§ **Exercise instructions**:
For the word "soliditylang", count the lines in the records below that include it and give only that number.

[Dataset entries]
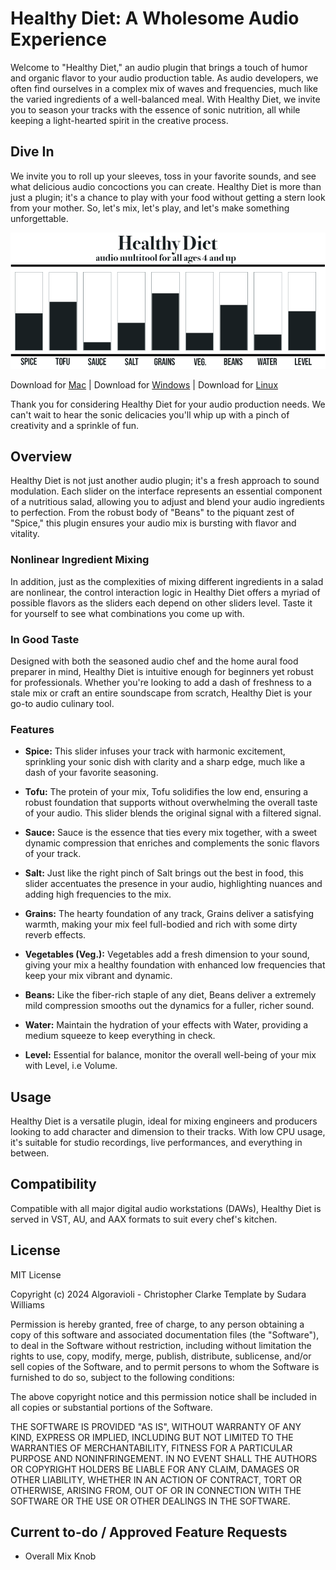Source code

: 
# Healthy Diet: A Wholesome Audio Experience
Welcome to "Healthy Diet," an audio plugin that brings a touch of humor and organic flavor to your audio production table. As audio developers, we often find ourselves in a complex mix of waves and frequencies, much like the varied ingredients of a well-balanced meal. With Healthy Diet, we invite you to season your tracks with the essence of sonic nutrition, all while keeping a light-hearted spirit in the creative process.

## Dive In
We invite you to roll up your sleeves, toss in your favorite sounds, and see what delicious audio concoctions you can create. Healthy Diet is more than just a plugin; it's a chance to play with your food without getting a stern look from your mother. So, let's mix, let's play, and let's make something unforgettable.

![Healthy Diet UI](docs/HealthyDiet.png)

Download for [Mac](https://github.com/algoravioli/MULTITOOL_HEALTHYDIET/releases/download/v1.3.3/Healthy.Diet-1.3.3-macOS.dmg) | Download for [Windows](https://github.com/algoravioli/MULTITOOL_HEALTHYDIET/releases/download/v1.3.3/Healthy.Diet-1.3.3-Windows.exe) | Download for [Linux](https://github.com/algoravioli/MULTITOOL_HEALTHYDIET/releases/download/v1.3.3/Healthy.Diet-1.3.3-Linux.zip)

Thank you for considering Healthy Diet for your audio production needs. We can't wait to hear the sonic delicacies you'll whip up with a pinch of creativity and a sprinkle of fun.

## Overview
Healthy Diet is not just another audio plugin; it's a fresh approach to sound modulation. Each slider on the interface represents an essential component of a nutritious salad, allowing you to adjust and blend your audio ingredients to perfection. From the robust body of "Beans" to the piquant zest of "Spice," this plugin ensures your audio mix is bursting with flavor and vitality. 

### Nonlinear Ingredient Mixing
In addition, just as the complexities of mixing different ingredients in a salad are nonlinear, the control interaction logic in Healthy Diet offers a myriad of possible flavors as the sliders each depend on other sliders level. Taste it for yourself to see what combinations you come up with.

### In Good Taste
Designed with both the seasoned audio chef and the home aural food preparer in mind, Healthy Diet is intuitive enough for beginners yet robust for professionals. Whether you're looking to add a dash of freshness to a stale mix or craft an entire soundscape from scratch, Healthy Diet is your go-to audio culinary tool.

### Features

- **Spice:** This slider infuses your track with harmonic excitement, sprinkling your sonic dish with clarity and a sharp edge, much like a dash of your favorite seasoning.

- **Tofu:** The protein of your mix, Tofu solidifies the low end, ensuring a robust foundation that supports without overwhelming the overall taste of your audio. This slider blends the original signal with a filtered signal.

- **Sauce:** Sauce is the essence that ties every mix together, with a sweet dynamic compression that enriches and complements the sonic flavors of your track.

- **Salt:** Just like the right pinch of Salt brings out the best in food, this slider accentuates the presence in your audio, highlighting nuances and adding high frequencies to the mix.

- **Grains:** The hearty foundation of any track, Grains deliver a satisfying warmth, making your mix feel full-bodied and rich with some dirty reverb effects.

- **Vegetables (Veg.):** Vegetables add a fresh dimension to your sound, giving your mix a healthy foundation with enhanced low frequencies that keep your mix vibrant and dynamic.

- **Beans:** Like the fiber-rich staple of any diet, Beans deliver a extremely mild compression smooths out the dynamics for a fuller, richer sound.

- **Water:** Maintain the hydration of your effects with Water, providing a medium squeeze to keep everything in check.

- **Level:** Essential for balance, monitor the overall well-being of your mix with Level, i.e Volume.

## Usage

Healthy Diet is a versatile plugin, ideal for mixing engineers and producers looking to add character and dimension to their tracks. With low CPU usage, it's suitable for studio recordings, live performances, and everything in between. 

## Compatibility

Compatible with all major digital audio workstations (DAWs), Healthy Diet is served in VST, AU, and AAX formats to suit every chef's kitchen.

## License 
MIT License

Copyright (c) 2024 Algoravioli - Christopher Clarke
Template by Sudara Williams

Permission is hereby granted, free of charge, to any person obtaining a copy
of this software and associated documentation files (the "Software"), to deal
in the Software without restriction, including without limitation the rights
to use, copy, modify, merge, publish, distribute, sublicense, and/or sell
copies of the Software, and to permit persons to whom the Software is
furnished to do so, subject to the following conditions:

The above copyright notice and this permission notice shall be included in all
copies or substantial portions of the Software.

THE SOFTWARE IS PROVIDED "AS IS", WITHOUT WARRANTY OF ANY KIND, EXPRESS OR
IMPLIED, INCLUDING BUT NOT LIMITED TO THE WARRANTIES OF MERCHANTABILITY,
FITNESS FOR A PARTICULAR PURPOSE AND NONINFRINGEMENT. IN NO EVENT SHALL THE
AUTHORS OR COPYRIGHT HOLDERS BE LIABLE FOR ANY CLAIM, DAMAGES OR OTHER
LIABILITY, WHETHER IN AN ACTION OF CONTRACT, TORT OR OTHERWISE, ARISING FROM,
OUT OF OR IN CONNECTION WITH THE SOFTWARE OR THE USE OR OTHER DEALINGS IN THE
SOFTWARE.

## Current to-do / Approved Feature Requests
- Overall Mix Knob
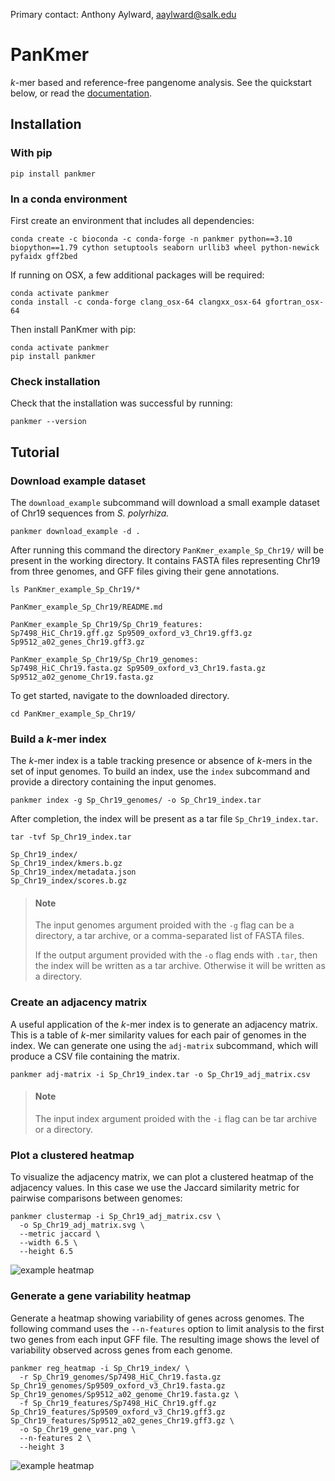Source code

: Primary contact: Anthony Aylward, aaylward@salk.edu

# PanKmer

_k_-mer based and reference-free pangenome analysis. See the quickstart below, or read the [documentation](https://salk-tm.gitlab.io/pankmer/index.html).

## Installation
### With pip
```
pip install pankmer
```

### In a conda environment
First create an environment that includes all dependencies:
```
conda create -c bioconda -c conda-forge -n pankmer python==3.10 biopython==1.79 cython setuptools seaborn urllib3 wheel python-newick pyfaidx gff2bed
```
If running on OSX, a few additional packages will be required:
```
conda activate pankmer
conda install -c conda-forge clang_osx-64 clangxx_osx-64 gfortran_osx-64
```
Then install PanKmer with pip:
```
conda activate pankmer
pip install pankmer
```

### Check installation
Check that the installation was successful by running:
```
pankmer --version
```

## Tutorial
### Download example dataset

The `download_example` subcommand will download a small example dataset of
Chr19 sequences from _S. polyrhiza._
```
pankmer download_example -d .
```
After running this command the directory `PanKmer_example_Sp_Chr19/` will be present in the working directory. It contains FASTA files representing Chr19 from three genomes, and GFF files giving their gene annotations.
```
ls PanKmer_example_Sp_Chr19/*
```
```
PanKmer_example_Sp_Chr19/README.md

PanKmer_example_Sp_Chr19/Sp_Chr19_features:
Sp7498_HiC_Chr19.gff.gz Sp9509_oxford_v3_Chr19.gff3.gz Sp9512_a02_genes_Chr19.gff3.gz

PanKmer_example_Sp_Chr19/Sp_Chr19_genomes:
Sp7498_HiC_Chr19.fasta.gz Sp9509_oxford_v3_Chr19.fasta.gz Sp9512_a02_genome_Chr19.fasta.gz
```

To get started, navigate to the downloaded directory.
```
cd PanKmer_example_Sp_Chr19/
```

### Build a _k_-mer index

The _k_-mer index is a table tracking presence or absence of _k_-mers in the set of input genomes. To build an index, use the `index` subcommand and provide a directory containing the input genomes.

```
pankmer index -g Sp_Chr19_genomes/ -o Sp_Chr19_index.tar
```

After completion, the index will be present as a tar file `Sp_Chr19_index.tar`.
```
tar -tvf Sp_Chr19_index.tar
```
```
Sp_Chr19_index/
Sp_Chr19_index/kmers.b.gz
Sp_Chr19_index/metadata.json
Sp_Chr19_index/scores.b.gz
```

> #### Note
> The input genomes argument proided with the `-g` flag can be a directory, a tar archive, or a comma-separated list of FASTA files.
>
> If the output argument provided with the `-o` flag ends with `.tar`, then the index will be written as a tar archive. Otherwise it will be written as a directory.


### Create an adjacency matrix

A useful application of the _k_-mer index is to generate an adjacency matrix. This is a table of _k_-mer similarity values for each pair of genomes in the index. We can generate one using the `adj-matrix` subcommand, which will produce a CSV file containing the matrix.

```
pankmer adj-matrix -i Sp_Chr19_index.tar -o Sp_Chr19_adj_matrix.csv
```

> #### Note
> The input index argument proided with the `-i` flag can be tar archive or a directory.

### Plot a clustered heatmap

To visualize the adjacency matrix, we can plot a clustered heatmap of the adjacency values. In this case we use the Jaccard similarity metric for pairwise comparisons between genomes:

```
pankmer clustermap -i Sp_Chr19_adj_matrix.csv \
  -o Sp_Chr19_adj_matrix.svg \
  --metric jaccard \
  --width 6.5 \
  --height 6.5
```

![example heatmap](docs/source/_static/Sp_Chr19_adj_matrix.svg)

### Generate a gene variability heatmap

Generate a heatmap showing variability of genes across genomes. The following command uses the `--n-features` option to limit analysis to the first two genes from each input GFF file. The resulting image shows the level of variability observed across genes from each genome.

```
pankmer reg_heatmap -i Sp_Chr19_index/ \
  -r Sp_Chr19_genomes/Sp7498_HiC_Chr19.fasta.gz Sp_Chr19_genomes/Sp9509_oxford_v3_Chr19.fasta.gz Sp_Chr19_genomes/Sp9512_a02_genome_Chr19.fasta.gz \
  -f Sp_Chr19_features/Sp7498_HiC_Chr19.gff.gz Sp_Chr19_features/Sp9509_oxford_v3_Chr19.gff3.gz Sp_Chr19_features/Sp9512_a02_genes_Chr19.gff3.gz \
  -o Sp_Chr19_gene_var.png \
  --n-features 2 \
  --height 3
```

![example heatmap](example/Sp_Chr19_gene_variability.png)
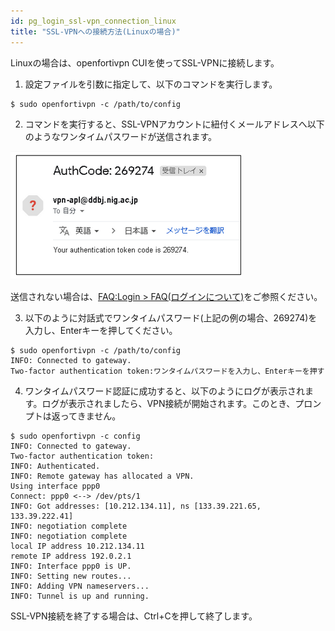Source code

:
 ```yaml
---
id: pg_login_ssl-vpn_connection_linux
title: "SSL-VPNへの接続方法(Linuxの場合)"
---
```



Linuxの場合は、openfortivpn CUIを使ってSSL-VPNに接続します。


1. 設定ファイルを引数に指定して、以下のコマンドを実行します。
```
$ sudo openfortivpn -c /path/to/config
```

2. コマンドを実行すると、SSL-VPNアカウントに紐付くメールアドレスへ以下のようなワンタイムパスワードが送信されます。

![figure](VPNwin_15.png)

送信されない場合は、[FAQ:Login > FAQ(ログインについて)](/guides/FAQ/faq_personal_genome/faq_forticlient/faq_forticlient#no-onetime-pw-received)をご参照ください。

3. 以下のように対話式でワンタイムパスワード(上記の例の場合、269274)を入力し、Enterキーを押してください。
```
$ sudo openfortivpn -c /path/to/config
INFO: Connected to gateway.
Two-factor authentication token:ワンタイムパスワードを入力し、Enterキーを押す
```

4. ワンタイムパスワード認証に成功すると、以下のようにログが表示されます。ログが表示されましたら、VPN接続が開始されます。このとき、プロンプトは返ってきません。

```
$ sudo openfortivpn -c config
INFO: Connected to gateway.
Two-factor authentication token:
INFO: Authenticated.
INFO: Remote gateway has allocated a VPN.
Using interface ppp0
Connect: ppp0 <--> /dev/pts/1
INFO: Got addresses: [10.212.134.11], ns [133.39.221.65, 133.39.222.41]
INFO: negotiation complete
INFO: negotiation complete
local IP address 10.212.134.11
remote IP address 192.0.2.1
INFO: Interface ppp0 is UP.
INFO: Setting new routes...
INFO: Adding VPN nameservers...
INFO: Tunnel is up and running.
```

SSL-VPN接続を終了する場合は、Ctrl+Cを押して終了します。

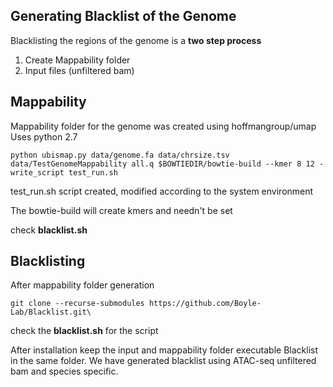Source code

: ## Generating Blacklist of the Genome

Blacklisting the regions of the genome is a **two step process**
  1. Create Mappability folder
  2. Input files (unfiltered bam)
  
## Mappability

Mappability folder for the genome was created using hoffmangroup/umap \
Uses python 2.7
```
python ubismap.py data/genome.fa data/chrsize.tsv data/TestGenomeMappability all.q $BOWTIEDIR/bowtie-build --kmer 8 12 -write_script test_run.sh
```
test_run.sh script created, modified according to the system environment

The bowtie-build will create kmers and needn't be set 

check **blacklist.sh** 

## Blacklisting 
After mappability folder generation

```git clone --recurse-submodules https://github.com/Boyle-Lab/Blacklist.git\``` 

check the **blacklist.sh** for the script

After installation keep the input and mappability folder executable Blacklist in the same folder. We have generated blacklist using ATAC-seq unfiltered bam and species specific.
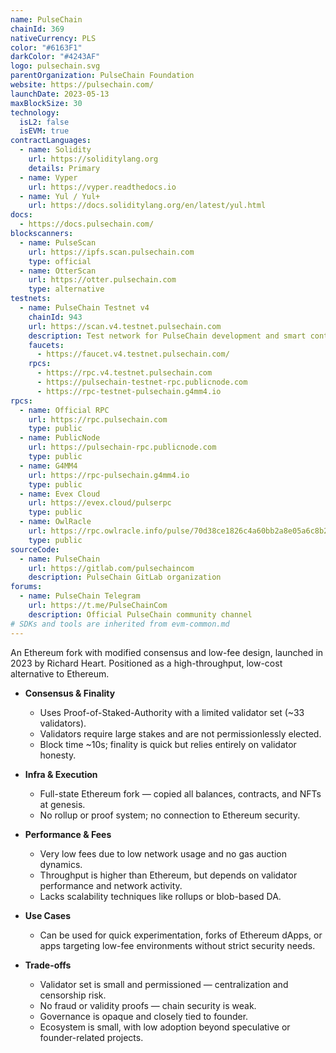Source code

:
 ```yaml
---
name: PulseChain
chainId: 369
nativeCurrency: PLS
color: "#6163F1"
darkColor: "#4243AF"
logo: pulsechain.svg
parentOrganization: PulseChain Foundation
website: https://pulsechain.com/
launchDate: 2023-05-13
maxBlockSize: 30
technology:
  isL2: false
  isEVM: true
contractLanguages:
  - name: Solidity
    url: https://soliditylang.org
    details: Primary
  - name: Vyper
    url: https://vyper.readthedocs.io
  - name: Yul / Yul+
    url: https://docs.soliditylang.org/en/latest/yul.html
docs:
  - https://docs.pulsechain.com/
blockscanners:
  - name: PulseScan
    url: https://ipfs.scan.pulsechain.com
    type: official
  - name: OtterScan
    url: https://otter.pulsechain.com
    type: alternative
testnets:
  - name: PulseChain Testnet v4
    chainId: 943
    url: https://scan.v4.testnet.pulsechain.com
    description: Test network for PulseChain development and smart contract testing
    faucets:
      - https://faucet.v4.testnet.pulsechain.com/
    rpcs:
      - https://rpc.v4.testnet.pulsechain.com
      - https://pulsechain-testnet-rpc.publicnode.com
      - https://rpc-testnet-pulsechain.g4mm4.io
rpcs:
  - name: Official RPC
    url: https://rpc.pulsechain.com
    type: public
  - name: PublicNode
    url: https://pulsechain-rpc.publicnode.com
    type: public
  - name: G4MM4
    url: https://rpc-pulsechain.g4mm4.io
    type: public
  - name: Evex Cloud
    url: https://evex.cloud/pulserpc
    type: public
  - name: OwlRacle
    url: https://rpc.owlracle.info/pulse/70d38ce1826c4a60bb2a8e05a6c8b20f
    type: public
sourceCode:
  - name: PulseChain
    url: https://gitlab.com/pulsechaincom
    description: PulseChain GitLab organization
forums:
  - name: PulseChain Telegram
    url: https://t.me/PulseChainCom
    description: Official PulseChain community channel
# SDKs and tools are inherited from evm-common.md
---
```


An Ethereum fork with modified consensus and low-fee design, launched in 2023 by Richard Heart. Positioned as a high-throughput, low-cost alternative to Ethereum.

- **Consensus & Finality**  
  - Uses Proof-of-Staked-Authority with a limited validator set (~33 validators).  
  - Validators require large stakes and are not permissionlessly elected.  
  - Block time ~10s; finality is quick but relies entirely on validator honesty.

- **Infra & Execution**  
  - Full-state Ethereum fork — copied all balances, contracts, and NFTs at genesis.  
  - No rollup or proof system; no connection to Ethereum security.

- **Performance & Fees**  
  - Very low fees due to low network usage and no gas auction dynamics.  
  - Throughput is higher than Ethereum, but depends on validator performance and network activity.  
  - Lacks scalability techniques like rollups or blob-based DA.

- **Use Cases**  
  - Can be used for quick experimentation, forks of Ethereum dApps, or apps targeting low-fee environments without strict security needs.

- **Trade-offs**  
  - Validator set is small and permissioned — centralization and censorship risk.  
  - No fraud or validity proofs — chain security is weak.  
  - Governance is opaque and closely tied to founder.  
  - Ecosystem is small, with low adoption beyond speculative or founder-related projects.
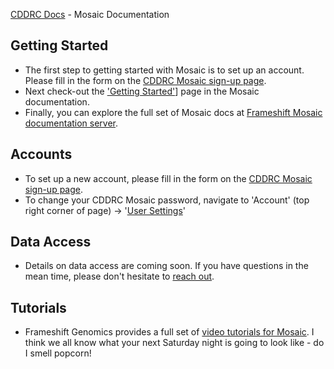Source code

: [CDDRC Docs](../README.md) - Mosaic Documentation

## Getting Started

* The first step to getting started with Mosaic is to set up an account.  Please fill in the form on the [CDDRC Mosaic sign-up page](https://cddrc.utah.edu/#/signup).
* Next check-out the ['Getting Started'](https://cddrc.utah.edu/#/get-started)] page in the Mosaic documentation.
* Finally, you can explore the full set of Mosaic docs at [Frameshift Mosaic documentation server](https://docs.frameshift.io/mosaic.html).

## Accounts

* To set up a new account, please fill in the form on the [CDDRC Mosaic sign-up page](https://cddrc.utah.edu/#/signup).
* To change your CDDRC Mosaic password, navigate to 'Account' (top right corner of page) -> '[User Settings](https://cddrc.utah.edu/#/account/settings)'

## Data Access

* Details on data access are coming soon.  If you have questions in
  the mean time, please don't hesitate to
  [reach out](mailto://cddrc@lists.utah.edu).

## Tutorials

* Frameshift Genomics provides a full set of
  [video tutorials for Mosaic](https://frameshift.io/tutorials/).  I
  think we all know what your next Saturday night is going to look
  like - do I smell popcorn!

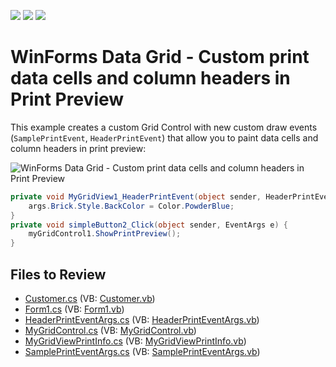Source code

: <!-- default badges list -->
![](https://img.shields.io/endpoint?url=https://codecentral.devexpress.com/api/v1/VersionRange/128624535/23.1.2%2B)
[![](https://img.shields.io/badge/Open_in_DevExpress_Support_Center-FF7200?style=flat-square&logo=DevExpress&logoColor=white)](https://supportcenter.devexpress.com/ticket/details/T368970)
[![](https://img.shields.io/badge/📖_How_to_use_DevExpress_Examples-e9f6fc?style=flat-square)](https://docs.devexpress.com/GeneralInformation/403183)
<!-- default badges end -->

# WinForms Data Grid - Custom print data cells and column headers in Print Preview

This example creates a custom Grid Control with new custom draw events (`SamplePrintEvent`, `HeaderPrintEvent`) that allow you to paint data cells and column headers in print preview:

![WinForms Data Grid - Custom print data cells and column headers in Print Preview](https://raw.githubusercontent.com/DevExpress-Examples/gridcontrol-how-to-implement-events-for-custom-printing-cells-and-headers-t368970/23.1.2%2B/media/winforms-grid-custom-paint-print.png)

```csharp
private void MyGridView1_HeaderPrintEvent(object sender, HeaderPrintEventArgs args) {
    args.Brick.Style.BackColor = Color.PowderBlue;
}
private void simpleButton2_Click(object sender, EventArgs e) {
    myGridControl1.ShowPrintPreview();
}
```


## Files to Review

* [Customer.cs](./CS/GridBeforePrint/Customer.cs) (VB: [Customer.vb](./VB/GridBeforePrint/Customer.vb))
* [Form1.cs](./CS/GridBeforePrint/Form1.cs) (VB: [Form1.vb](./VB/GridBeforePrint/Form1.vb))
* [HeaderPrintEventArgs.cs](./CS/GridBeforePrint/HeaderPrintEventArgs.cs) (VB: [HeaderPrintEventArgs.vb](./VB/GridBeforePrint/HeaderPrintEventArgs.vb))
* [MyGridControl.cs](./CS/GridBeforePrint/MyGridControl.cs) (VB: [MyGridControl.vb](./VB/GridBeforePrint/MyGridControl.vb))
* [MyGridViewPrintInfo.cs](./CS/GridBeforePrint/MyGridViewPrintInfo.cs) (VB: [MyGridViewPrintInfo.vb](./VB/GridBeforePrint/MyGridViewPrintInfo.vb))
* [SamplePrintEventArgs.cs](./CS/GridBeforePrint/SamplePrintEventArgs.cs) (VB: [SamplePrintEventArgs.vb](./VB/GridBeforePrint/SamplePrintEventArgs.vb))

§ **Answer to this problem**:
2